▶ [Problem details]: Give back exactly the lines of the data below, starting with the line that has "left knee: (573, 568)" and going on through the line that has "right hip: (705, 570)".

▶ [Data shown]:
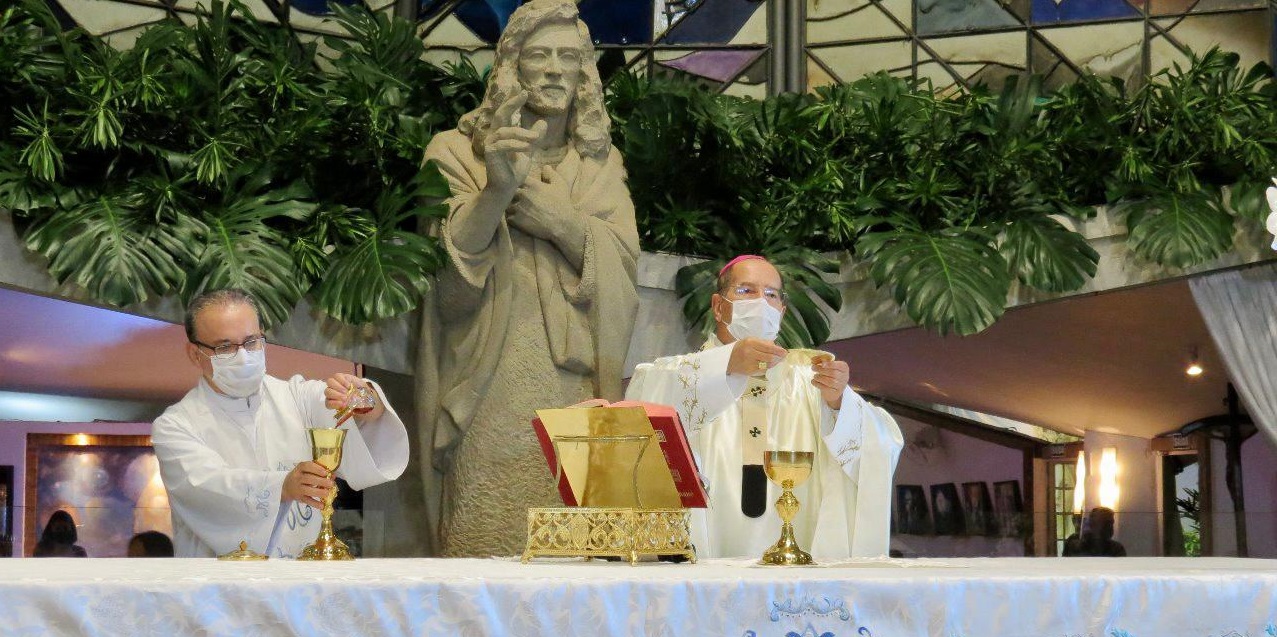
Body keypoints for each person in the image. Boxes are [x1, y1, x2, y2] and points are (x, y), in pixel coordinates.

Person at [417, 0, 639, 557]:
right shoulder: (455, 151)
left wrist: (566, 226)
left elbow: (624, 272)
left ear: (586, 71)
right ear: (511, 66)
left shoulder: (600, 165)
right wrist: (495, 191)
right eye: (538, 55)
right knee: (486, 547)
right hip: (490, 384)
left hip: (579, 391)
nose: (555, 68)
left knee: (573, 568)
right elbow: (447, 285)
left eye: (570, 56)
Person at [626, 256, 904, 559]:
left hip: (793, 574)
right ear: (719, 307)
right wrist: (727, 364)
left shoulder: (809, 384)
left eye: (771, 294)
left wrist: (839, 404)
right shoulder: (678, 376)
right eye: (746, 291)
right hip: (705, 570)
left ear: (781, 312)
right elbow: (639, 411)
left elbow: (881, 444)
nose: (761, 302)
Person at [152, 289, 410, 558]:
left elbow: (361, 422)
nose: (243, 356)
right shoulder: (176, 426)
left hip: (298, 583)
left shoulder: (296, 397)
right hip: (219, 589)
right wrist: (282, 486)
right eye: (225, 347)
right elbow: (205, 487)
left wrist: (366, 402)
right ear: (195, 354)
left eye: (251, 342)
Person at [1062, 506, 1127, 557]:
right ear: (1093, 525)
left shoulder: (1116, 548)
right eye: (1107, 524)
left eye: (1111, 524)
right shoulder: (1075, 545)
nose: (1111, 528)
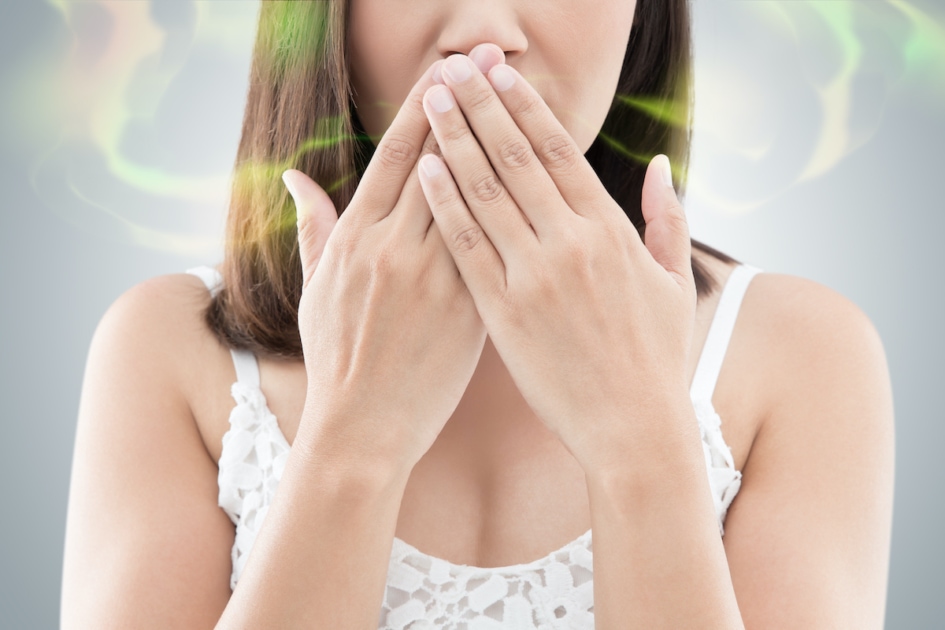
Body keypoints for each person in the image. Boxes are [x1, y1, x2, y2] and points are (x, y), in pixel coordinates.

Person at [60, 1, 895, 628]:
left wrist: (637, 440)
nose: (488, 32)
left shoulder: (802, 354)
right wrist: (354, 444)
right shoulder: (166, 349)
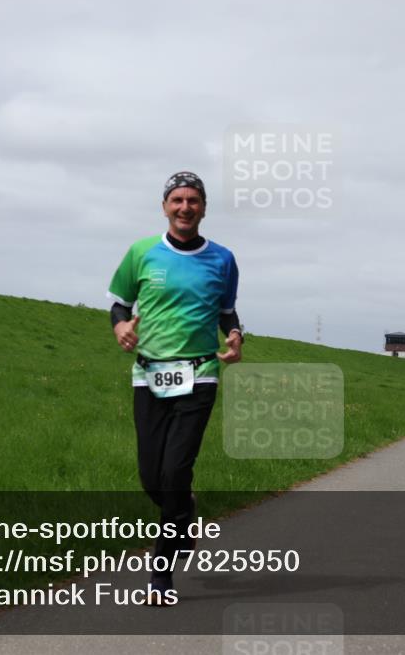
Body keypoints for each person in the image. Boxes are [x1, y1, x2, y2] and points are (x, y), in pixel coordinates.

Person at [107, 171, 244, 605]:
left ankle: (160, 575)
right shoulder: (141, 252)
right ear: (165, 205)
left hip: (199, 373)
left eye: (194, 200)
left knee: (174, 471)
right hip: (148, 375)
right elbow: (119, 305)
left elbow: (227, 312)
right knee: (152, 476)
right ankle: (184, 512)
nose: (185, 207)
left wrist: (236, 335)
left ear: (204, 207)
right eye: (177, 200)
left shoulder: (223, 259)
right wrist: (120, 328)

▶ [Solution for this task]:
left knee: (573, 568)
right elbow: (447, 285)
left eye: (570, 56)
Person at [626, 256, 904, 559]:
left hip: (793, 574)
right ear: (719, 307)
right wrist: (727, 364)
left shoulder: (809, 384)
left eye: (771, 294)
left wrist: (839, 404)
right shoulder: (678, 376)
right eye: (746, 291)
right hip: (705, 570)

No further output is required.